[Dataset entries]
Content starts
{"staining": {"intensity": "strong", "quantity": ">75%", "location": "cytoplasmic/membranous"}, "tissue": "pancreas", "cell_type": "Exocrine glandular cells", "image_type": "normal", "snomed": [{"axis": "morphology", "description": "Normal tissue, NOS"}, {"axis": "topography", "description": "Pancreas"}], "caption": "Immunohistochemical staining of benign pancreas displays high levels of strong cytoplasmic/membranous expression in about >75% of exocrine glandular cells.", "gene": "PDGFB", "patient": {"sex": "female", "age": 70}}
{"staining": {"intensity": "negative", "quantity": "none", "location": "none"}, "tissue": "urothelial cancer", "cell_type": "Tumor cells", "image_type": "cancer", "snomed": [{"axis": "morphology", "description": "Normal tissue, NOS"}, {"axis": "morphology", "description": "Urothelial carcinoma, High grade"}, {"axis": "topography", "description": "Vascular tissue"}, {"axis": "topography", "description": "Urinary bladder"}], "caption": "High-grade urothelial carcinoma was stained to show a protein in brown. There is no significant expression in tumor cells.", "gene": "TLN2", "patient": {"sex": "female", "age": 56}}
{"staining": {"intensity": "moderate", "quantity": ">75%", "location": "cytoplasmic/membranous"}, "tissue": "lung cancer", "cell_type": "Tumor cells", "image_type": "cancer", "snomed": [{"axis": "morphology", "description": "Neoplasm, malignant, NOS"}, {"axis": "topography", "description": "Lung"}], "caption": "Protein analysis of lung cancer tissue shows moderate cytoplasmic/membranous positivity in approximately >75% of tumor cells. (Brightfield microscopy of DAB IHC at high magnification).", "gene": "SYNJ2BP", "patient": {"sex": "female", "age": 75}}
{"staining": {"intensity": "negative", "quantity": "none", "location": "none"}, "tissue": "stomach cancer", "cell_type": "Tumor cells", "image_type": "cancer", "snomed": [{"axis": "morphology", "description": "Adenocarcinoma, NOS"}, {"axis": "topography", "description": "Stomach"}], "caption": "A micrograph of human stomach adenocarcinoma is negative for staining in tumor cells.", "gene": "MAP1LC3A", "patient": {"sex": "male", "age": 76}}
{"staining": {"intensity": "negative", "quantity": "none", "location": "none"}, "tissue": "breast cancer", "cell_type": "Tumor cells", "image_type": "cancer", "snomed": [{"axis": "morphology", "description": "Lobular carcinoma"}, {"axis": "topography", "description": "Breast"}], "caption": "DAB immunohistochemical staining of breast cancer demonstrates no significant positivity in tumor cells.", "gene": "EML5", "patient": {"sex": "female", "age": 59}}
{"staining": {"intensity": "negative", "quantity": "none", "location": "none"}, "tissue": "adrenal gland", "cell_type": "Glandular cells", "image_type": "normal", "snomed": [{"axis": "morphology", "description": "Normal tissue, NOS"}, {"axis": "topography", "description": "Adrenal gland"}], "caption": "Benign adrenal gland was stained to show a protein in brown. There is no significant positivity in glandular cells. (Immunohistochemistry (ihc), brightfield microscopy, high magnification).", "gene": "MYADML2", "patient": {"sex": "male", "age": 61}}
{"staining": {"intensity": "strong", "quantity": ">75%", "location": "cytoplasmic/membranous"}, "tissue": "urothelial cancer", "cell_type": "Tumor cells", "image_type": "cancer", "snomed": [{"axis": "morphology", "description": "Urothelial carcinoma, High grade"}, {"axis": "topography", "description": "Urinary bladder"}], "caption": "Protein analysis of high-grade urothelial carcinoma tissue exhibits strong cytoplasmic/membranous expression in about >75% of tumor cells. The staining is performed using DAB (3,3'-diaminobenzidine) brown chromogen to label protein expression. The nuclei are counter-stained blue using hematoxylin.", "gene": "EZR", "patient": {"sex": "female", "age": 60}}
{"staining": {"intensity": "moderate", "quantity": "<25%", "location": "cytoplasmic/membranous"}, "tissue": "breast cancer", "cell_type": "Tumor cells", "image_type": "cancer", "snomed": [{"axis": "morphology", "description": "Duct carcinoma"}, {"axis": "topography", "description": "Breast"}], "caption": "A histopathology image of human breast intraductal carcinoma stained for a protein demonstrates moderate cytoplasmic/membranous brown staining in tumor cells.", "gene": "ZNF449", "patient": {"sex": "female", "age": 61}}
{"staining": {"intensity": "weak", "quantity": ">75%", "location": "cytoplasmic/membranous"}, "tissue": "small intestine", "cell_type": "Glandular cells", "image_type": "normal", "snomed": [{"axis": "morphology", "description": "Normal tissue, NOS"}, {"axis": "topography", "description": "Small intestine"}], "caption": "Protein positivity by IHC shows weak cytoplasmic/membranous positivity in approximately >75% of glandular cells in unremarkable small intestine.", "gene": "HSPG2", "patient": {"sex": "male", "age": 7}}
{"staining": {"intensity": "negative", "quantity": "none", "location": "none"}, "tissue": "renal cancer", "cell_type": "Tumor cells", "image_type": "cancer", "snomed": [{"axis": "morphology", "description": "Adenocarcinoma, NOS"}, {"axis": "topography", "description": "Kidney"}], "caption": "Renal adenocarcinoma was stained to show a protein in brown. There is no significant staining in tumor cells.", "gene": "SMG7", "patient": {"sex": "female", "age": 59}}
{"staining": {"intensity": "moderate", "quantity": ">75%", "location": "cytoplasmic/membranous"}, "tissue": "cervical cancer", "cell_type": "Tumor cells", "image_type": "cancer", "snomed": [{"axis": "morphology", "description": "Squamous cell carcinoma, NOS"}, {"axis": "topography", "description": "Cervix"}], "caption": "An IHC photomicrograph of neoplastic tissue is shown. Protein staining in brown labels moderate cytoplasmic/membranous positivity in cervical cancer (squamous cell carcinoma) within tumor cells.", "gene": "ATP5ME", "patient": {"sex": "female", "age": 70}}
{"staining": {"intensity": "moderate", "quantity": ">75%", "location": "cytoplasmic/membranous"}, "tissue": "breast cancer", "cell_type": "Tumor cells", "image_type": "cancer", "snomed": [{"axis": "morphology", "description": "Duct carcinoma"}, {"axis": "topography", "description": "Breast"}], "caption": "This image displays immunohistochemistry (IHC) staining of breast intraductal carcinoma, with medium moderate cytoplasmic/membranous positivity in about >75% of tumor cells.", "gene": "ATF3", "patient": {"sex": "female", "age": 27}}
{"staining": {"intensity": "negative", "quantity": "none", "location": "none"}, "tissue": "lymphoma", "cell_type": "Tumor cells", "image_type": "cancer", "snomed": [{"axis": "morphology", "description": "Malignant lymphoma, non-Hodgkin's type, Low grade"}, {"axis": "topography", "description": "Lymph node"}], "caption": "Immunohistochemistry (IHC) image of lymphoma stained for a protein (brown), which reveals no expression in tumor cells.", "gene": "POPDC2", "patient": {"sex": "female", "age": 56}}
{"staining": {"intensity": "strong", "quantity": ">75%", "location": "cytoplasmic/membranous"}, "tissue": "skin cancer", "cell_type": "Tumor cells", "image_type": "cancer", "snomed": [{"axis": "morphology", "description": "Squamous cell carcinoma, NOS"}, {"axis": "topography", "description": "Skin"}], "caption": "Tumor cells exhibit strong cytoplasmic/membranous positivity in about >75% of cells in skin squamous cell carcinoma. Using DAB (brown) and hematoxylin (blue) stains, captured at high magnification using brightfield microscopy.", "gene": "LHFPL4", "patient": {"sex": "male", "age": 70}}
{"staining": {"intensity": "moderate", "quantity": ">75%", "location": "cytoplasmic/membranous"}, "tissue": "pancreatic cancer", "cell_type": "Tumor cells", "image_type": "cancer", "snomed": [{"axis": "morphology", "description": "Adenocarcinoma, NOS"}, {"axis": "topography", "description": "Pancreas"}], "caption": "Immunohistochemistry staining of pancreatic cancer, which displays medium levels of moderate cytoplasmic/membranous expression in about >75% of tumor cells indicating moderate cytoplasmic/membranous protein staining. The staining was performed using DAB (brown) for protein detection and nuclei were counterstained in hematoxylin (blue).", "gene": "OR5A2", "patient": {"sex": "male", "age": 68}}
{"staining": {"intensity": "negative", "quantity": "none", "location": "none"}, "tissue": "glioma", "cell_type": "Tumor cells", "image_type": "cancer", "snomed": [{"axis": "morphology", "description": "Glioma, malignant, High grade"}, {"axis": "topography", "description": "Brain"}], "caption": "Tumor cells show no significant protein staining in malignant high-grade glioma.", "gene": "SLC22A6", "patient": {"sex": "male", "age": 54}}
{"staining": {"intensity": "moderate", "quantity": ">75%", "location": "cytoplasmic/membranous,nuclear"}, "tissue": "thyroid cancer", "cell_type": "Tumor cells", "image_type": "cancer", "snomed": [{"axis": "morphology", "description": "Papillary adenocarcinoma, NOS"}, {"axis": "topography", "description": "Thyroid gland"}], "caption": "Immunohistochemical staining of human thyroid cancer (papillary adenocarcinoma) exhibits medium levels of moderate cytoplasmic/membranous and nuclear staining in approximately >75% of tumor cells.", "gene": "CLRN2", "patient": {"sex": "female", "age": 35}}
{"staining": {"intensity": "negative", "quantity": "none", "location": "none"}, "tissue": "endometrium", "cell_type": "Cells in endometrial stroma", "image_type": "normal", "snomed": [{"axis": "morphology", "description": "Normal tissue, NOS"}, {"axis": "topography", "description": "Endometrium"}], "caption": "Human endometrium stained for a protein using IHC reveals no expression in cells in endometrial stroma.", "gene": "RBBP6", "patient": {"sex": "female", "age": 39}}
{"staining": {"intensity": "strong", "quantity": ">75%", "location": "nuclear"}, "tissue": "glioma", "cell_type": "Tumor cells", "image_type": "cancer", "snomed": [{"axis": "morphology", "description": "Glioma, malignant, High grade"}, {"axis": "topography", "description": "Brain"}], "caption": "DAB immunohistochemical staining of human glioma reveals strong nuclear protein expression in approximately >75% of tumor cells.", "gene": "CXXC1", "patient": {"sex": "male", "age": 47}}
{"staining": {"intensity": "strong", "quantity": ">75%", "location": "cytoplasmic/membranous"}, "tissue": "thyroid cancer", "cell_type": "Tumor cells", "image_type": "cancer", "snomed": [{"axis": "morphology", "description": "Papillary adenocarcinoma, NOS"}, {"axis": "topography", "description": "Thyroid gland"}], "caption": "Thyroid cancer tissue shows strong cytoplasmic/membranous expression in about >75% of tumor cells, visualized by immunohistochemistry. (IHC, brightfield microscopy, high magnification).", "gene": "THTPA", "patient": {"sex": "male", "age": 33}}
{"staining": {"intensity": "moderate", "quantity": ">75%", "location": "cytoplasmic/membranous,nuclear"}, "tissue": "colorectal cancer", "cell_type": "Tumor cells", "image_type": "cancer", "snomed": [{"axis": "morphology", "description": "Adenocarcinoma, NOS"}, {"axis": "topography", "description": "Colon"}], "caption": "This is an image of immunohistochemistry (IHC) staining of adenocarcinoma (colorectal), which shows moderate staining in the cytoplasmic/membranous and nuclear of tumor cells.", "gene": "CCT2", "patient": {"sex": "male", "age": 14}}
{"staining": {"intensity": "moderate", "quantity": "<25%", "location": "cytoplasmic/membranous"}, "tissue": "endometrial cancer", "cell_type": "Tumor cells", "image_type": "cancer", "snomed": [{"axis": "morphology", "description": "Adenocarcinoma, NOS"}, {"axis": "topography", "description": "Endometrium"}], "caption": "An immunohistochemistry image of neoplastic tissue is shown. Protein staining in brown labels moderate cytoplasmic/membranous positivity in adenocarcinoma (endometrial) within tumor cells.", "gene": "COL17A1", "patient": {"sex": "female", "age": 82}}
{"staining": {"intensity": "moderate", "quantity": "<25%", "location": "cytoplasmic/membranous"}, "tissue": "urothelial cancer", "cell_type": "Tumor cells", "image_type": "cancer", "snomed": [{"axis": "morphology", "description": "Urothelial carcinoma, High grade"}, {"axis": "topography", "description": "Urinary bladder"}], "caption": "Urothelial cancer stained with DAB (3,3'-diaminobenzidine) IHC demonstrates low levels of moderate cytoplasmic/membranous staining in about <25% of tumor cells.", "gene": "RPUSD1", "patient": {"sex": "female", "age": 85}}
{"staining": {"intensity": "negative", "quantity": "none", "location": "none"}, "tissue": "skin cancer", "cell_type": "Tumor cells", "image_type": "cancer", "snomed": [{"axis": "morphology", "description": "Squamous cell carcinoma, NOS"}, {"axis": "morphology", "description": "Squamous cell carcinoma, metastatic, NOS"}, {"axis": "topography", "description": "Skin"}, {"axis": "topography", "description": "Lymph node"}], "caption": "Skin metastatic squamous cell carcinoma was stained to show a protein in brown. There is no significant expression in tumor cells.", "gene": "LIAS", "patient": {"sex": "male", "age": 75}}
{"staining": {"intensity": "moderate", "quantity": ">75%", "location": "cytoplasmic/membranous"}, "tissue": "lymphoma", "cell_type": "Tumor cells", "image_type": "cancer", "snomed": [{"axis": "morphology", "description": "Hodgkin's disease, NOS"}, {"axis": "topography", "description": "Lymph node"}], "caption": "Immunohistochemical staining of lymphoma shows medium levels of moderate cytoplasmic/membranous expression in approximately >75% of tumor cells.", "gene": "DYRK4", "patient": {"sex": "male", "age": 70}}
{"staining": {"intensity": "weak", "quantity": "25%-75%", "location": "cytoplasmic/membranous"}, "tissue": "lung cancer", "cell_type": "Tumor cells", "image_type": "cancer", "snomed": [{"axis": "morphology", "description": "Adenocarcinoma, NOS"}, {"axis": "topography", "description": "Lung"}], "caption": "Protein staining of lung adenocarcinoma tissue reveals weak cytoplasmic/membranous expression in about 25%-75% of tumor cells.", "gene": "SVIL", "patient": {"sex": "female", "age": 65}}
Content ends
EXERCISE REQUIREMENTS
Where does the word "Papillary" appear in the records? Copy every line that holds it.

SOLUTION
{"staining": {"intensity": "moderate", "quantity": ">75%", "location": "cytoplasmic/membranous,nuclear"}, "tissue": "thyroid cancer", "cell_type": "Tumor cells", "image_type": "cancer", "snomed": [{"axis": "morphology", "description": "Papillary adenocarcinoma, NOS"}, {"axis": "topography", "description": "Thyroid gland"}], "caption": "Immunohistochemical staining of human thyroid cancer (papillary adenocarcinoma) exhibits medium levels of moderate cytoplasmic/membranous and nuclear staining in approximately >75% of tumor cells.", "gene": "CLRN2", "patient": {"sex": "female", "age": 35}}
{"staining": {"intensity": "strong", "quantity": ">75%", "location": "cytoplasmic/membranous"}, "tissue": "thyroid cancer", "cell_type": "Tumor cells", "image_type": "cancer", "snomed": [{"axis": "morphology", "description": "Papillary adenocarcinoma, NOS"}, {"axis": "topography", "description": "Thyroid gland"}], "caption": "Thyroid cancer tissue shows strong cytoplasmic/membranous expression in about >75% of tumor cells, visualized by immunohistochemistry. (IHC, brightfield microscopy, high magnification).", "gene": "THTPA", "patient": {"sex": "male", "age": 33}}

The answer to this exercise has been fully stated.